L’Ue contro gli extraprofitti nonostante cresca, in Europa, la pressione sulla Commissione. Il vicepresidente Valdis Dombrovskis prende tempo mentre l’idea di un’eurotassa sui guadagni delle compagnie energetiche inizia a farsi strada tra i governi dei Paesi membri. “Al momento non stiamo avanzando proposte a livello Ue, ma esiste certamente la possibilità per gli Stati membri di procedere con la tassazione sugli extraprofitti”, ha affermato. Ma la partita, chiaramente, si gioca più a Bruxelles che sui tavoli nazionali. Il falco lettone prende tempo, ne ha bisogno.
Extraprofitti, la tassa europea
Dombrovskis cerca di prendere tempo per capire cosa accadrà. “Continuiamo a monitorare la situazione e gli sviluppi, e a presentare le nostre proposte e reazioni laddove opportuno.
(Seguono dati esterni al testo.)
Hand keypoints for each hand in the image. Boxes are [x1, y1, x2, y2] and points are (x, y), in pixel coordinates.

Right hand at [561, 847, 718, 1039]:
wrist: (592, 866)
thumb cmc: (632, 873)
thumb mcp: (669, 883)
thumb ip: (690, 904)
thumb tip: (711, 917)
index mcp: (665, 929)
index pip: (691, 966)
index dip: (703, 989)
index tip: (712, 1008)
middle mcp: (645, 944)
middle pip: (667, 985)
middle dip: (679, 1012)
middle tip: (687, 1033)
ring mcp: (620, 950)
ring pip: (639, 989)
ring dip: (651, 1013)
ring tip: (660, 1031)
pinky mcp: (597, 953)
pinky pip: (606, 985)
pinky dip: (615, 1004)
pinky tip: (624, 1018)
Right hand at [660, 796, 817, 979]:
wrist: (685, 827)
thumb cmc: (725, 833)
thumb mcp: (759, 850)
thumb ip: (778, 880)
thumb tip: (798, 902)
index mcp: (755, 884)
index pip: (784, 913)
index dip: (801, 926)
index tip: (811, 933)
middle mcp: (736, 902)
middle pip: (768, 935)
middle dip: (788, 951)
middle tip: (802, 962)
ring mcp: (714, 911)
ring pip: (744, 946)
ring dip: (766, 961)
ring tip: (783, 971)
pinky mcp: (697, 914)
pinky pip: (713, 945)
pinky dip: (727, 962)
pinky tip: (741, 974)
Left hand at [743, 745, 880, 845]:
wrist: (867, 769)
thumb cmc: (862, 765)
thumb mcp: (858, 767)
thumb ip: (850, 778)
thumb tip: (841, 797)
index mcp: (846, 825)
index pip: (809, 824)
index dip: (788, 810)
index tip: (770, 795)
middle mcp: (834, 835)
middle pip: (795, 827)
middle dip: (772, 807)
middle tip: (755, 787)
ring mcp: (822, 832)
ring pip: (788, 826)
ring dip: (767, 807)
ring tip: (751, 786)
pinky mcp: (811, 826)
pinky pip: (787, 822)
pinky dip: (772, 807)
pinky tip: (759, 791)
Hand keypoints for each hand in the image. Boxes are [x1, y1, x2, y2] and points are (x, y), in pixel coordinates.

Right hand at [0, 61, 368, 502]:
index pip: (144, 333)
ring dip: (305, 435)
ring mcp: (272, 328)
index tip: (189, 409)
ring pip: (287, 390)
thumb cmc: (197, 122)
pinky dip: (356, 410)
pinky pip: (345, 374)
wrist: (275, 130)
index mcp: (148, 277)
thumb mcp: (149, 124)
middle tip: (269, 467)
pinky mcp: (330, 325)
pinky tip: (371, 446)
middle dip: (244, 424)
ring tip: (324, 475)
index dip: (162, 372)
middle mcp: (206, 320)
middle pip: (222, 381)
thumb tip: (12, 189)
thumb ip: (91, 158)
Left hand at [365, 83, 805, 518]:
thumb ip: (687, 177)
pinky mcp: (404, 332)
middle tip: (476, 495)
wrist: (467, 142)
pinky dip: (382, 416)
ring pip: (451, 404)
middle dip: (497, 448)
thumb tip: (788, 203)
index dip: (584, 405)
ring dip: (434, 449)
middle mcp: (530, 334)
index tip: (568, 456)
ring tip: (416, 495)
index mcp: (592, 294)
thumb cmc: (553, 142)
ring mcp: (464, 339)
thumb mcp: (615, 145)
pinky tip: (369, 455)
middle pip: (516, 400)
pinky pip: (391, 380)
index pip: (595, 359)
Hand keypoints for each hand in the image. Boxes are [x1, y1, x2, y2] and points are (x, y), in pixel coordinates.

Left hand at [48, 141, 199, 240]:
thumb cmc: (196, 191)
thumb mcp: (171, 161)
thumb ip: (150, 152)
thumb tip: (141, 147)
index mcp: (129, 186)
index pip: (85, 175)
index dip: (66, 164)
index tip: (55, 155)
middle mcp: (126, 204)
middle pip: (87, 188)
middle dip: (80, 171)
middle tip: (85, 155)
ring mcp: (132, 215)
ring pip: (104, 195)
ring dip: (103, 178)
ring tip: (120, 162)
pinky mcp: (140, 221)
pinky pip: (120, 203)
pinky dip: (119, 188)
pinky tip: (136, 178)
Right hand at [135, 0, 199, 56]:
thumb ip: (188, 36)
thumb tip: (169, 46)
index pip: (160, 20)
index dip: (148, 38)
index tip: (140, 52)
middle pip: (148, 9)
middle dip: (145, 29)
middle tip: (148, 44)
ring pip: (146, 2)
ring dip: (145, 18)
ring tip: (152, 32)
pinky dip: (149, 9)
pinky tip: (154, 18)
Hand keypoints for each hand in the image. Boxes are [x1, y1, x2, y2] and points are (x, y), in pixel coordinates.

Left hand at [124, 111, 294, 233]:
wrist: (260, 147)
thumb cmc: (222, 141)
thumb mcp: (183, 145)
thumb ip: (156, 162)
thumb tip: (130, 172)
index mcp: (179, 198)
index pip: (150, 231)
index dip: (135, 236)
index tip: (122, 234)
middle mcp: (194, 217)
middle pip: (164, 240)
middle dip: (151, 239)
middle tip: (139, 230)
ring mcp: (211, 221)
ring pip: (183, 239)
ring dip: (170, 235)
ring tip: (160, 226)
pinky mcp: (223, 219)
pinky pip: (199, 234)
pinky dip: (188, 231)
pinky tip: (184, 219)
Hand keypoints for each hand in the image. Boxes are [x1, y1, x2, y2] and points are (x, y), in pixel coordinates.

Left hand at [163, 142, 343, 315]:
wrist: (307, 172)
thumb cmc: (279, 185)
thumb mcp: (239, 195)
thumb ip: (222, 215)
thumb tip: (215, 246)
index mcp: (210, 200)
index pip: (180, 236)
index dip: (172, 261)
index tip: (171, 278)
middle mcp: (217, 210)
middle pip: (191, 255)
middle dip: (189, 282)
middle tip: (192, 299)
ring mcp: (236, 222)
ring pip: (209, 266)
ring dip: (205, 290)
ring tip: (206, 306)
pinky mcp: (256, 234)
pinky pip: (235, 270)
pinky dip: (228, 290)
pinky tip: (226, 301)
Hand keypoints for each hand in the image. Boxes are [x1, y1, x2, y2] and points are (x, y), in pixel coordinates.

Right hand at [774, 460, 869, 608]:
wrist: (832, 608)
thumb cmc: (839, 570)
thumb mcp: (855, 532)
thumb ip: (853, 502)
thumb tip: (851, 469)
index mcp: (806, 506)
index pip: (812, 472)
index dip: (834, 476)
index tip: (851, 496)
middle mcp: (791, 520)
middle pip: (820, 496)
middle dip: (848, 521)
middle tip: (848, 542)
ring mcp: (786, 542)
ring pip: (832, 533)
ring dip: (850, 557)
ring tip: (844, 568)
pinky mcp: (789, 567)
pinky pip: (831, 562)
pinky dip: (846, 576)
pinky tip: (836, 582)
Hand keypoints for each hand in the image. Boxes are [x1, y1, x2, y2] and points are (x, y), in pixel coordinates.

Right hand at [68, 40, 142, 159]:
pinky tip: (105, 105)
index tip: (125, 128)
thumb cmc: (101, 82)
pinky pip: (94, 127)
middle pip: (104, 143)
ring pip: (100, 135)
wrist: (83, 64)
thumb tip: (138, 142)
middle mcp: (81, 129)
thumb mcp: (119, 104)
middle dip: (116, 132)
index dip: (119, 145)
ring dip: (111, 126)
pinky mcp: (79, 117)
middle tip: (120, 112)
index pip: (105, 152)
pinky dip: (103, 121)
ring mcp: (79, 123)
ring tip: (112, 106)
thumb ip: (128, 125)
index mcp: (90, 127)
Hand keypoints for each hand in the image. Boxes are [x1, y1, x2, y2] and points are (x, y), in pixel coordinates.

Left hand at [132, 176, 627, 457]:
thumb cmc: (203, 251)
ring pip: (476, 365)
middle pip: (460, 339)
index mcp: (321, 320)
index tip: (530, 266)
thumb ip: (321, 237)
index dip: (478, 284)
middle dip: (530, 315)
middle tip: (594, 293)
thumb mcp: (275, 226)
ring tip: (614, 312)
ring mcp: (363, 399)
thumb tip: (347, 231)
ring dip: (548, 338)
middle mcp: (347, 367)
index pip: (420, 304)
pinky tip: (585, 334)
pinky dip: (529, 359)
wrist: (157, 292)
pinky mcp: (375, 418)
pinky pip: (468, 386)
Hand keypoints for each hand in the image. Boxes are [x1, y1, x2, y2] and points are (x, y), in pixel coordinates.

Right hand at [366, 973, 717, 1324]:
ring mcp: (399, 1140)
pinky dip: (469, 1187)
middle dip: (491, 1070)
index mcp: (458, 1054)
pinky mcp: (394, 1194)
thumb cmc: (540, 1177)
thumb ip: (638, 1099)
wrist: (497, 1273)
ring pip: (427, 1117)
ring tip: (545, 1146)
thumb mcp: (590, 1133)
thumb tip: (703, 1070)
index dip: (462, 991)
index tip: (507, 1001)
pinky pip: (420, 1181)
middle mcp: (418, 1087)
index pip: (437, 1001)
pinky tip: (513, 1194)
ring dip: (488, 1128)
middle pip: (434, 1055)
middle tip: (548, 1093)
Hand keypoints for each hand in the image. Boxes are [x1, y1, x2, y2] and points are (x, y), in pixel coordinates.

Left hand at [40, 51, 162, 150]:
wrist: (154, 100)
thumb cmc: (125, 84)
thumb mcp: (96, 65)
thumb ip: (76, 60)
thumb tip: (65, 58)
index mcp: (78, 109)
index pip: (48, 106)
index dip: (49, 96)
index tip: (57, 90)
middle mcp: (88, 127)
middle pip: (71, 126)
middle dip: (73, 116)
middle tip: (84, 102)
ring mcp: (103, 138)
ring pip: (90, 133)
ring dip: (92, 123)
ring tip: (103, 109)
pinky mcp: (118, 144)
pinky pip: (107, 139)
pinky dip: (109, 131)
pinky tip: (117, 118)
Quindi, non vorrei sbilanciarmi ora con dichiarazioni sui prossimi mesi”. Parole che tradiscono la speranza, ancora non del tutto sopita, che le guerre possano trovare una soluzione da qui alle prossime settimane. Poi lo smarcamento: “Da parte della Commissione, abbiamo chiarito che la questione è di competenza degli Stati membri: essi possono procedere autonomamente ad adottare decisioni sulla tassazione degli extraprofitti e, se necessario, la Commissione è certamente pronta a discutere della materia e, dove opportuno, ad aiutare gli Stati membri a portare avanti questo approccio”. Sono extraprofitti vostri.
La Germania preme
A guidare il fronte di chi, in Europa, vorrebbe imporre una tassa sugli extraprofitti dell’energia c’è la Germania. Si registra l’attivismo del ministro tedesco alle Finanze, Lars Klingbeil, su un fronte delicato. Ha affermato di attendersi che “la Commissione Europea presenti finalmente delle proposte su come potrebbe configurarsi una tassa sugli extraprofitti, in particolare quelli delle compagnie petrolifere”. E ha deplorato la “riluttanza” con cui l’esecutivo comunitario si approccia alla questione. Il fronte guidato da Berlino comprende anche Austria, Polonia, Portogallo e Italia.